In the lines below, replace "photo" with "image" everywhere and leave everything else the same. Don't include the pictures in your answer.

Dataset section:
○ ○ ○
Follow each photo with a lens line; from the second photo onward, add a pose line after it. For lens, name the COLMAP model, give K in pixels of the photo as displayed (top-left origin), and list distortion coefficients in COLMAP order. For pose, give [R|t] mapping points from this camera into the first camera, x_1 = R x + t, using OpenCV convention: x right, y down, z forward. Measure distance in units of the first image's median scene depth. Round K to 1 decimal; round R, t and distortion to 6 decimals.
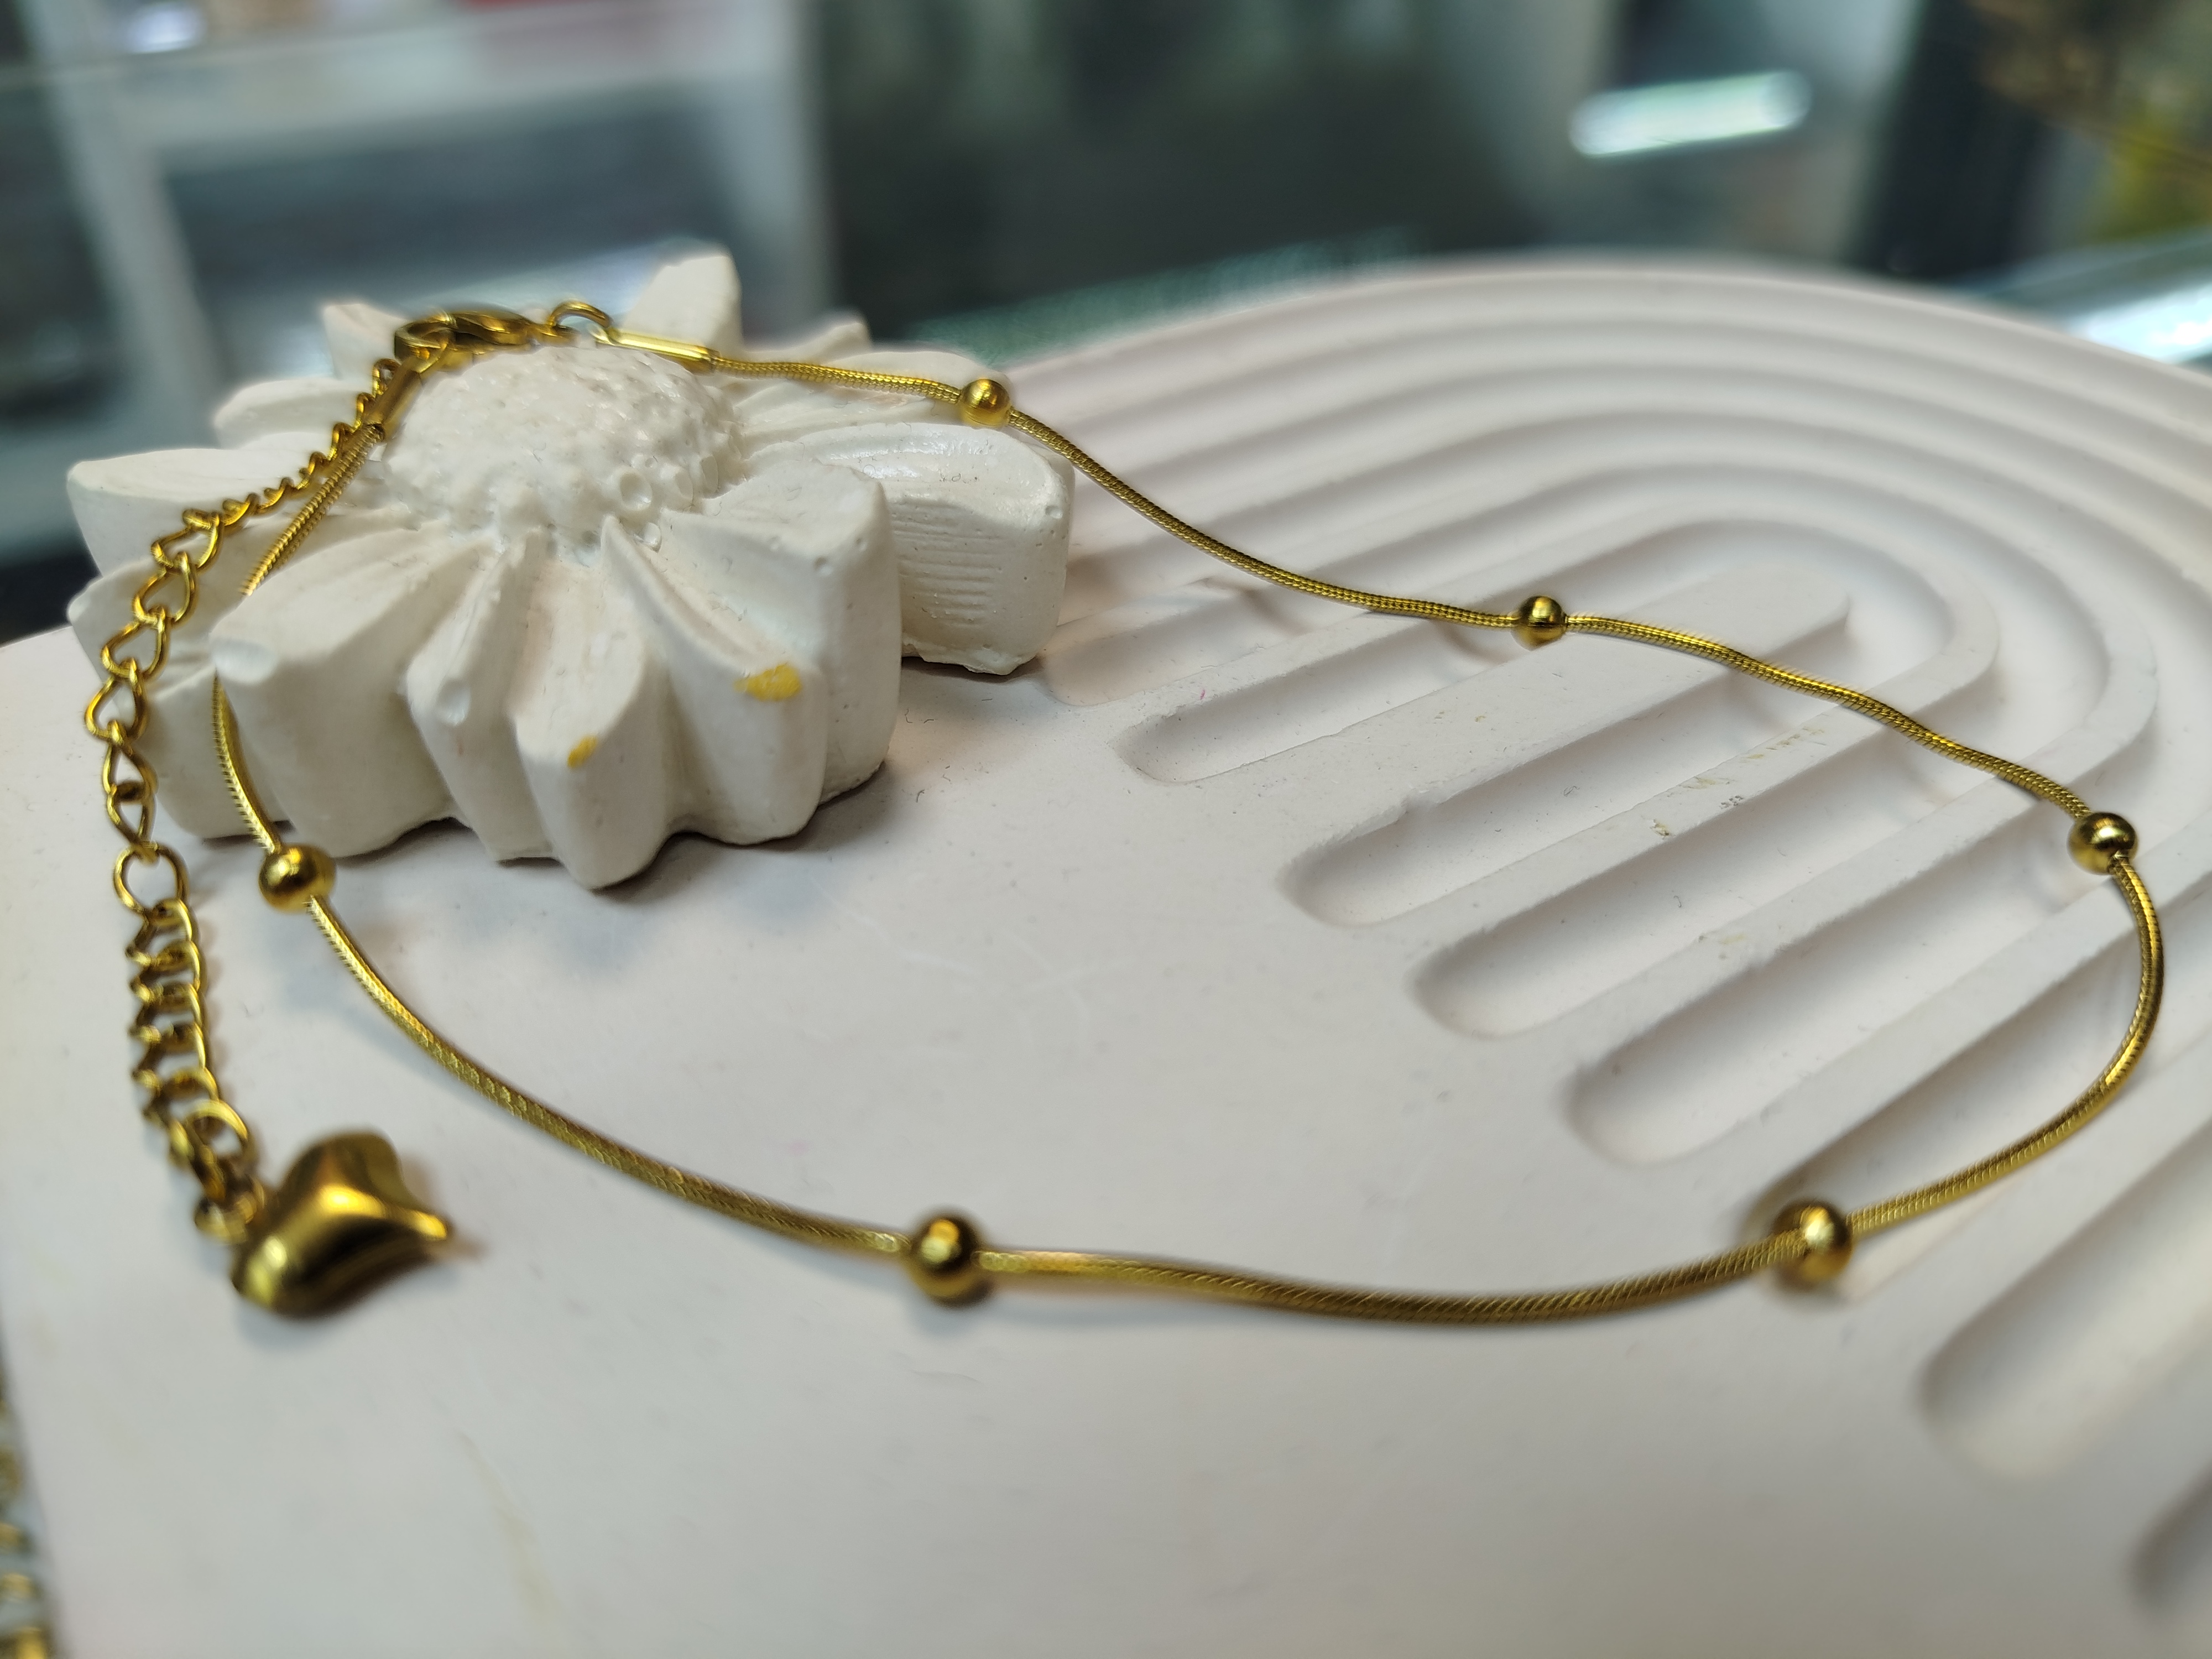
lens RADIAL K [[1724.0, 0, 1098.5], [0, 1724.0, 837.9], [0, 0, 1]] dist [-0.051312, -0.030435]
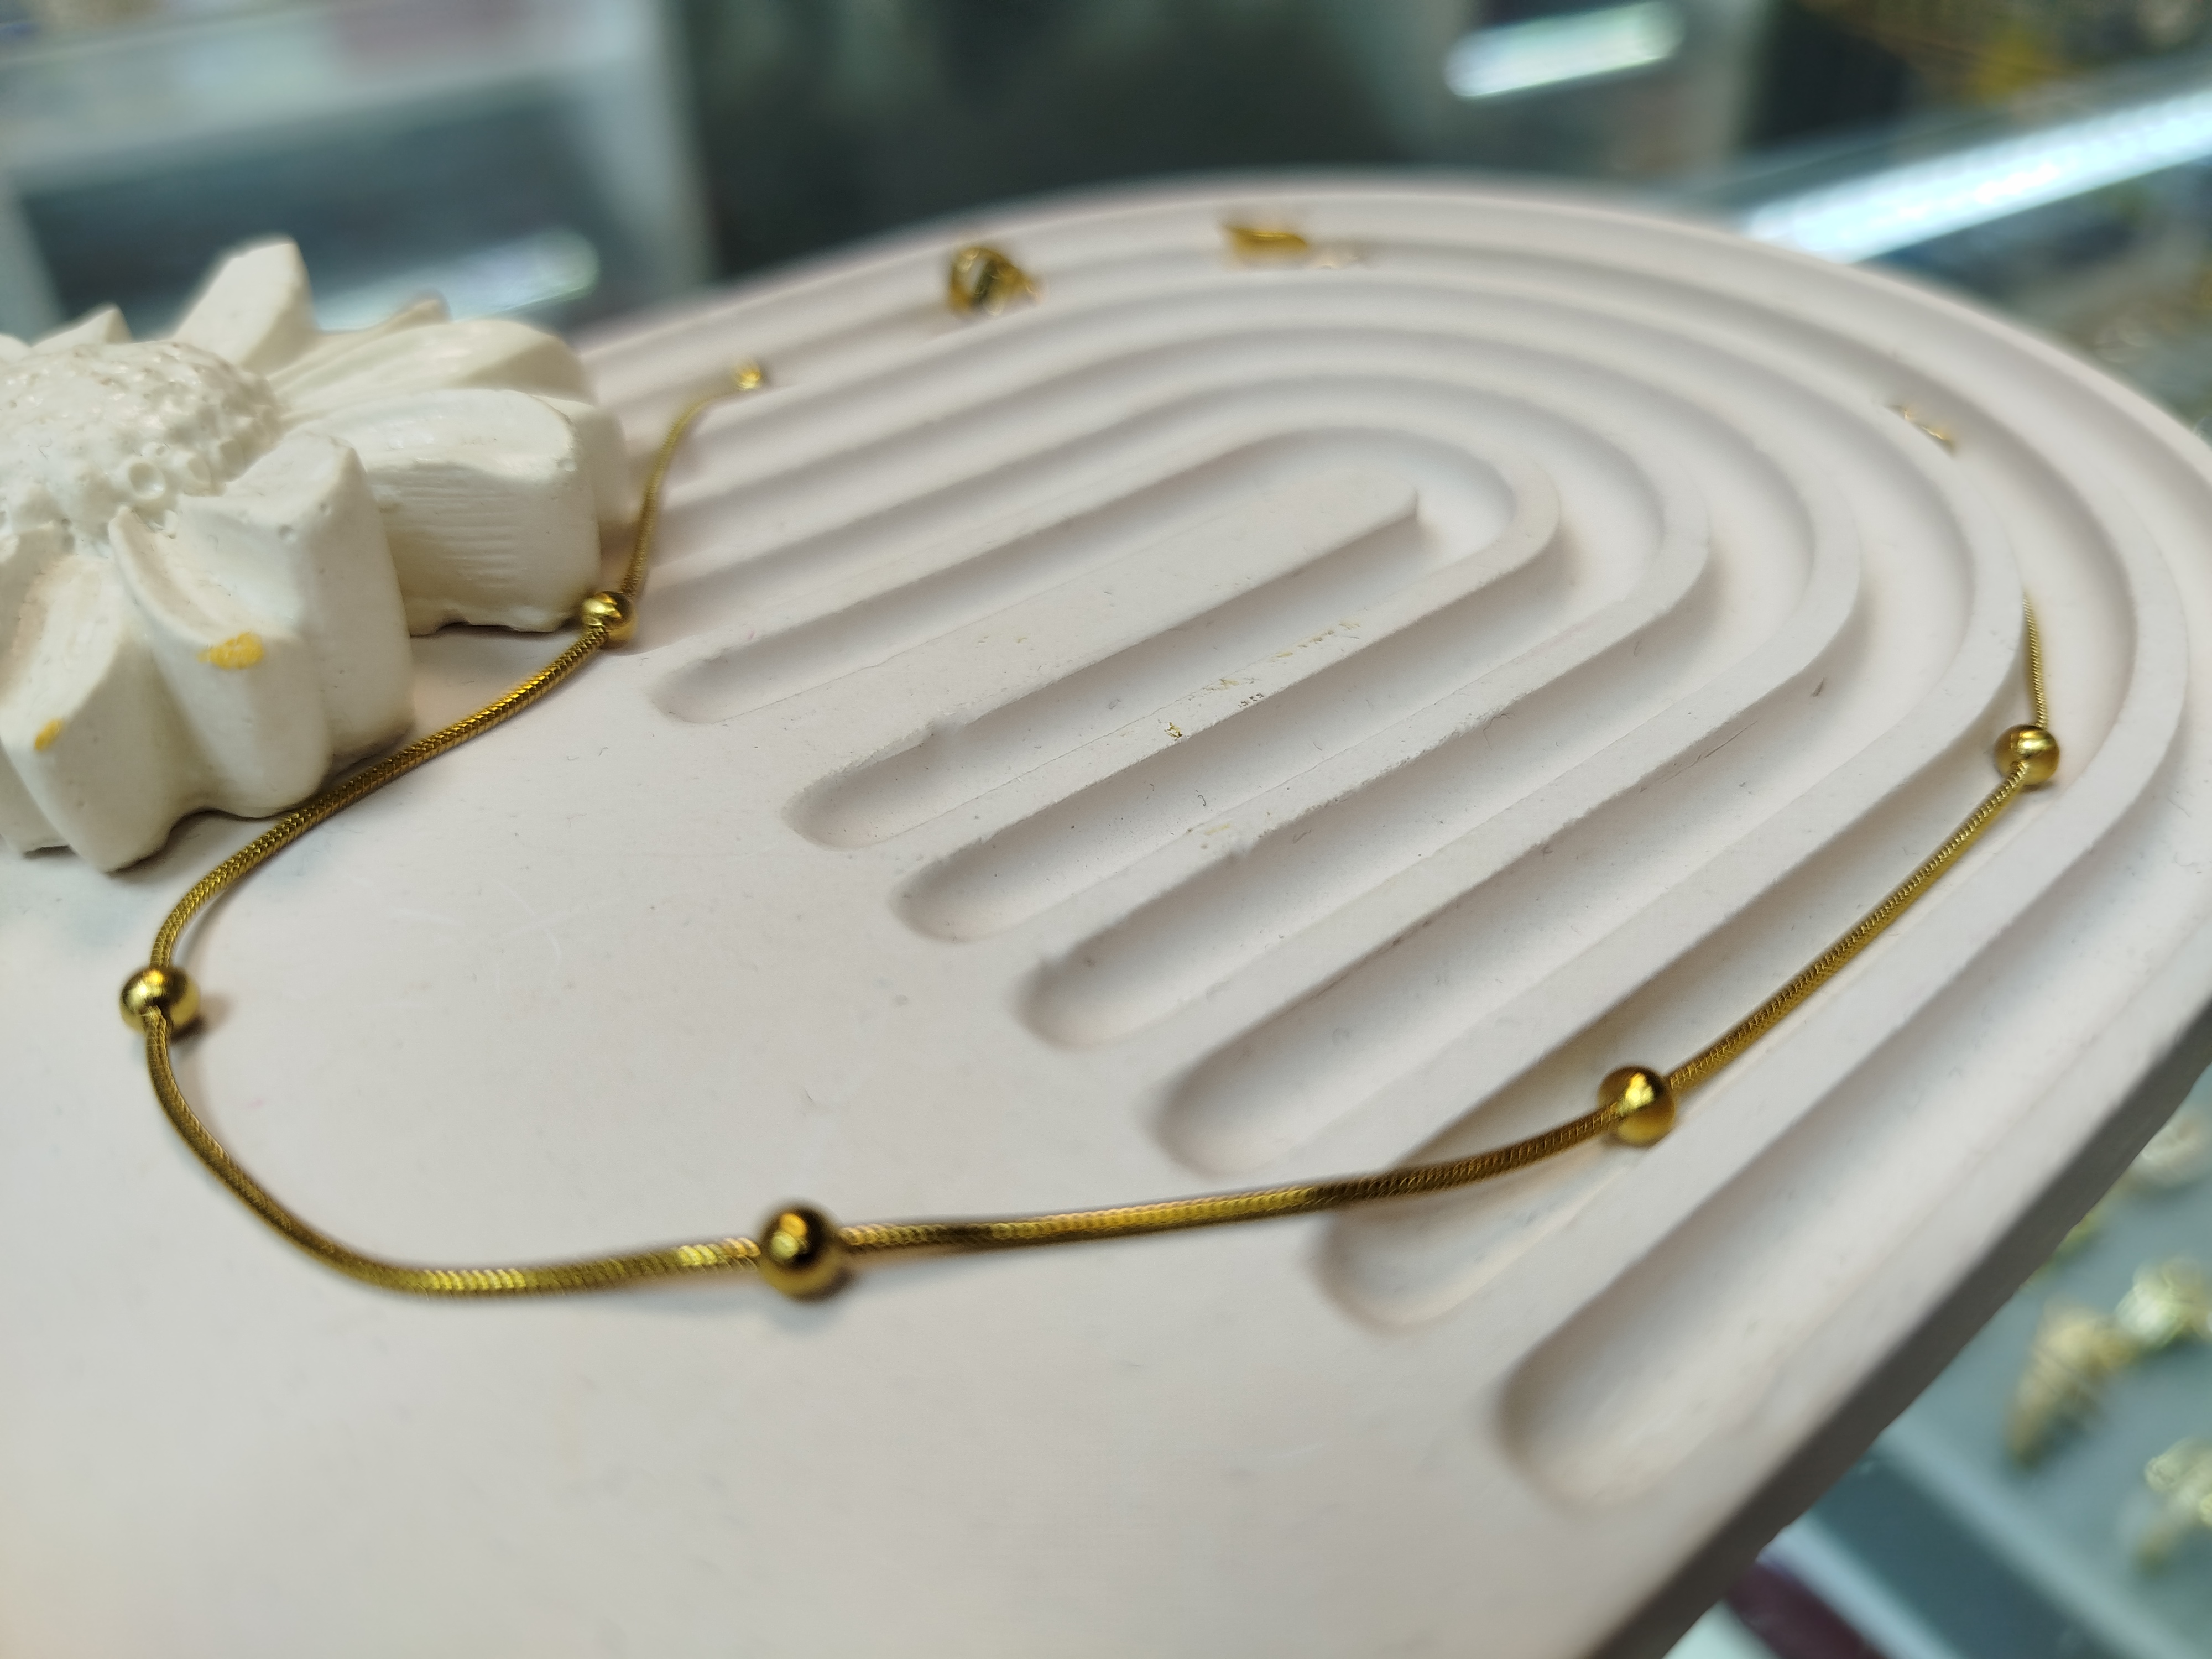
lens RADIAL K [[1724.0, 0, 1101.9], [0, 1724.0, 847.8], [0, 0, 1]] dist [-0.051312, -0.030435]
pose [[0.995653, -0.081592, 0.044925, 0.229092], [0.080771, 0.996536, 0.019813, 0.039908], [-0.046386, -0.016098, 0.998794, -0.022346]]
○ ○ ○
Task answer:
Follow each image with a lens line; from the second image onward, add a pose line after it. For lens, name the COLMAP model, give K in pixels of the image as displayed (top-left origin), and list distortion coefficients in COLMAP order. For pose, give [R|t] mapping points from this camera into the first camera, x_1 = R x + t, using OpenCV convention: x right, y down, z forward. Measure distance in units of the first image's median scene depth. Round K to 1 decimal; round R, t and distortion to 6 decimals.
lens RADIAL K [[1724.0, 0, 1098.5], [0, 1724.0, 837.9], [0, 0, 1]] dist [-0.051312, -0.030435]
lens RADIAL K [[1724.0, 0, 1101.9], [0, 1724.0, 847.8], [0, 0, 1]] dist [-0.051312, -0.030435]
pose [[0.995653, -0.081592, 0.044925, 0.229092], [0.080771, 0.996536, 0.019813, 0.039908], [-0.046386, -0.016098, 0.998794, -0.022346]]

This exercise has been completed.